- YOUR INSTRUCTIONS:
Go through the records and show each line where the word "classified" occurs.

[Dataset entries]
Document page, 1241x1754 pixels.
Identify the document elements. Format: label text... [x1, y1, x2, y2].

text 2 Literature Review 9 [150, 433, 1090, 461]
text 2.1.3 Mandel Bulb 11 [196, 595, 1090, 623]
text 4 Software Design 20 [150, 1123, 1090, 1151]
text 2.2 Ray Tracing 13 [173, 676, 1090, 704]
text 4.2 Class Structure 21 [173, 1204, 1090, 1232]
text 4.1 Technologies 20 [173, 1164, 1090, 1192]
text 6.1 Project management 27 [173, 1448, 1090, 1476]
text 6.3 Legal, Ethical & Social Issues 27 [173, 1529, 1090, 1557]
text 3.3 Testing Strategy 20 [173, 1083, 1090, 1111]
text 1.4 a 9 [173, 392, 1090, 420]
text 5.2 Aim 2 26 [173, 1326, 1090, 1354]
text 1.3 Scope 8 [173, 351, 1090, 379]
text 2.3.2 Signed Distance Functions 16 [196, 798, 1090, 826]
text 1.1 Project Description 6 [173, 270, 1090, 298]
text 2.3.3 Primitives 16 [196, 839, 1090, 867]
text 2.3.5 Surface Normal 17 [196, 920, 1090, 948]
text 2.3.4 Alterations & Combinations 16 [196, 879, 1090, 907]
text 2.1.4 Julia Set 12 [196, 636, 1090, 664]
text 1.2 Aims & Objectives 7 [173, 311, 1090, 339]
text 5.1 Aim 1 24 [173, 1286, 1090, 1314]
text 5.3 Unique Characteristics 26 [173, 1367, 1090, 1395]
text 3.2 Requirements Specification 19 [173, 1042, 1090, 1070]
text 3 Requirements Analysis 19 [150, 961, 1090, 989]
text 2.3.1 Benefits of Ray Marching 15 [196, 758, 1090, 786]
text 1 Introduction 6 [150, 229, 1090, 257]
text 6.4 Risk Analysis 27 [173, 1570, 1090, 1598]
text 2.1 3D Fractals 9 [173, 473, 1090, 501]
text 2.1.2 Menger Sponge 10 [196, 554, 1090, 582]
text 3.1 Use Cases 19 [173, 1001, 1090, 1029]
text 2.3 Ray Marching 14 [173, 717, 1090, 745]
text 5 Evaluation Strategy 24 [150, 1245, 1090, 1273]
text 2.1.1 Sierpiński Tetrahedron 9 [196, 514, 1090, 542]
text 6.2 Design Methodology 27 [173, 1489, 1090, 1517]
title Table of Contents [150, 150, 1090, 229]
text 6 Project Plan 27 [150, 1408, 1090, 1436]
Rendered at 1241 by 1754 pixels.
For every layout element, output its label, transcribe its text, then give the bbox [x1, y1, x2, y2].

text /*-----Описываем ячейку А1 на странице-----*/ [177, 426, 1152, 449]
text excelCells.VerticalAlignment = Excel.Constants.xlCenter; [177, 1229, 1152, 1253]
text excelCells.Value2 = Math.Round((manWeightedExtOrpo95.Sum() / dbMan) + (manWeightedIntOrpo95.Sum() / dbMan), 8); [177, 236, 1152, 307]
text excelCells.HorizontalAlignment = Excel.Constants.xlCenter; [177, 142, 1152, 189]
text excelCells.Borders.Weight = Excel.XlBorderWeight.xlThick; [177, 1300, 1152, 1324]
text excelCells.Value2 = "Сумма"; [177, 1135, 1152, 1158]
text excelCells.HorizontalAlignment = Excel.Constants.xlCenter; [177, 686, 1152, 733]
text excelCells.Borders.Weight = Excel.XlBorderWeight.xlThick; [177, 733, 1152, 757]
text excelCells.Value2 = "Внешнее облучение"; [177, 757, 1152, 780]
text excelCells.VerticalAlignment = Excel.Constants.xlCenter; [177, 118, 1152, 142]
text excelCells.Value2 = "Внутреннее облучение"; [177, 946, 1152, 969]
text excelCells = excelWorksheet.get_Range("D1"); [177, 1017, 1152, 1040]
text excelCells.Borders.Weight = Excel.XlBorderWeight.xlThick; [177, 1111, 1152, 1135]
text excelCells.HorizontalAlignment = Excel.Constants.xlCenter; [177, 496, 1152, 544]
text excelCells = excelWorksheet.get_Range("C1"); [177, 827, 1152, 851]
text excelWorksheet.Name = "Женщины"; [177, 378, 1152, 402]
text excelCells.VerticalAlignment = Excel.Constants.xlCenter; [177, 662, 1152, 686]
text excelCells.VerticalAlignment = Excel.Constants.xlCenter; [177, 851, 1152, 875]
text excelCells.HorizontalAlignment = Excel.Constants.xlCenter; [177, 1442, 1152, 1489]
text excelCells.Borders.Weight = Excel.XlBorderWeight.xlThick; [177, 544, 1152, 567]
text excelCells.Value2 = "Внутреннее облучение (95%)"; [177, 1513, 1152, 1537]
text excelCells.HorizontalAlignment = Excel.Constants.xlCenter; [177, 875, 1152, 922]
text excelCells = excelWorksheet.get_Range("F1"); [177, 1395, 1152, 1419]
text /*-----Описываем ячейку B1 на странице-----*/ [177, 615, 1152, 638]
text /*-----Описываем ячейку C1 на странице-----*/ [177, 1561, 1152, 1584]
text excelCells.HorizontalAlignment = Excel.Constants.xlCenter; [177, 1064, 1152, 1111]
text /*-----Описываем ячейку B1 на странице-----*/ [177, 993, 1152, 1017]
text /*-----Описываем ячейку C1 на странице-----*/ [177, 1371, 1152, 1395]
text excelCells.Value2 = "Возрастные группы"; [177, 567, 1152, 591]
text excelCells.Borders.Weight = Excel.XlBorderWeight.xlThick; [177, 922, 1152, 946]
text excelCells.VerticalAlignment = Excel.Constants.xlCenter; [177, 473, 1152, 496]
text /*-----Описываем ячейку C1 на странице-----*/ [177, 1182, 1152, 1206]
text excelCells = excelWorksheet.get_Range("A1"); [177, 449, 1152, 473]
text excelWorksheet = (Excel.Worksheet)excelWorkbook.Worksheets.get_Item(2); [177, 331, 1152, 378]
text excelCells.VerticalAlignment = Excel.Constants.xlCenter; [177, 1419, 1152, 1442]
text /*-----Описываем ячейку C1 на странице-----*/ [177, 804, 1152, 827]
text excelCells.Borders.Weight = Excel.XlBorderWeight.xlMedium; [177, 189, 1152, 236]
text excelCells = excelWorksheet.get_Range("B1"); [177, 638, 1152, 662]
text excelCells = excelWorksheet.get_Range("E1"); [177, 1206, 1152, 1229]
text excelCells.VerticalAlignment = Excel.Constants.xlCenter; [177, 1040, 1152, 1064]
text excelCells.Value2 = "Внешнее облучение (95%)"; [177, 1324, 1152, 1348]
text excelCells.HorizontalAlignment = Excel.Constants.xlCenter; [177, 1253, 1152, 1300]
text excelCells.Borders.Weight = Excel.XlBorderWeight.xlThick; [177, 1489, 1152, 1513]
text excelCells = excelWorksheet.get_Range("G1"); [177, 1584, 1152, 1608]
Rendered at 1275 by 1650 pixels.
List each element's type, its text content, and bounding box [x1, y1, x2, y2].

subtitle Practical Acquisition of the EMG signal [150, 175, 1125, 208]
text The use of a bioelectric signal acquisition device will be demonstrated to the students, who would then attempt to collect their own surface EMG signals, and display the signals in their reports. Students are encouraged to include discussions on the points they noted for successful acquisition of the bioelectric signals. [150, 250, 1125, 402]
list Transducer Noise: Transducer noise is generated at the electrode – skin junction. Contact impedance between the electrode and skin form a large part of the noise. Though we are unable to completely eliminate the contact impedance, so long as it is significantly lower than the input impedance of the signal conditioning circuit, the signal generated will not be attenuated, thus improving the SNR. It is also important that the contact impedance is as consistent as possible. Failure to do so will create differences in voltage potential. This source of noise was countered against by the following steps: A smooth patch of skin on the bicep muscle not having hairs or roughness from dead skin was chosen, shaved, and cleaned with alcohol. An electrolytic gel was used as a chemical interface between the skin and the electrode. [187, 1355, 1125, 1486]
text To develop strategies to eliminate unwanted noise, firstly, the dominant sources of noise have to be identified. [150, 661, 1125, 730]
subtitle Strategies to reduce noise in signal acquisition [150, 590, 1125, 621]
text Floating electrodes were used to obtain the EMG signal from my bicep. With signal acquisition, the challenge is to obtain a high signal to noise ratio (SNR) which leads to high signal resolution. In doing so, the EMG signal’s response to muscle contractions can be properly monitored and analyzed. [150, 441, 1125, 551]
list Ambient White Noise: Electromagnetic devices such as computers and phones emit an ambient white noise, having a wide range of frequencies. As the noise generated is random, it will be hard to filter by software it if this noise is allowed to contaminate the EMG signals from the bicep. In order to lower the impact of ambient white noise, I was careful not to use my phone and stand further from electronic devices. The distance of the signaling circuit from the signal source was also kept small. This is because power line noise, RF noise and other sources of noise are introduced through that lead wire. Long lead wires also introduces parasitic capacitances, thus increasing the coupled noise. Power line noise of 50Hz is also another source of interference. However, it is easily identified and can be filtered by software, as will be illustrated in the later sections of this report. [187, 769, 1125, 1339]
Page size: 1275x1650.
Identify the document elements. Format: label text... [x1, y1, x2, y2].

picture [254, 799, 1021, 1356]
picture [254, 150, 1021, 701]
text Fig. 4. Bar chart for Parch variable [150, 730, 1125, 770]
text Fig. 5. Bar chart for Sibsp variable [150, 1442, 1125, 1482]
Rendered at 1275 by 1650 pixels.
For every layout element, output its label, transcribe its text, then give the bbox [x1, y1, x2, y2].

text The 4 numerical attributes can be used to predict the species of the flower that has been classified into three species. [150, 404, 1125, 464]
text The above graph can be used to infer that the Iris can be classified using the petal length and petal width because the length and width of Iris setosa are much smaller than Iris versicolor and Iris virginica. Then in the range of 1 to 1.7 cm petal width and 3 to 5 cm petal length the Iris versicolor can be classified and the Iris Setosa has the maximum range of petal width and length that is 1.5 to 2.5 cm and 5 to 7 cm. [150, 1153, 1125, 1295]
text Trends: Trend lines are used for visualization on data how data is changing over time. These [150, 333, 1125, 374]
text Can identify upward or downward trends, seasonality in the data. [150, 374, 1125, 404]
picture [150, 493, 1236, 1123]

- OUTPUT OF THE EXERCISE:
text The 4 numerical attributes can be used to predict the species of the flower that has been classified into three species. [150, 404, 1125, 464]
text The above graph can be used to infer that the Iris can be classified using the petal length and petal width because the length and width of Iris setosa are much smaller than Iris versicolor and Iris virginica. Then in the range of 1 to 1.7 cm petal width and 3 to 5 cm petal length the Iris versicolor can be classified and the Iris Setosa has the maximum range of petal width and length that is 1.5 to 2.5 cm and 5 to 7 cm. [150, 1153, 1125, 1295]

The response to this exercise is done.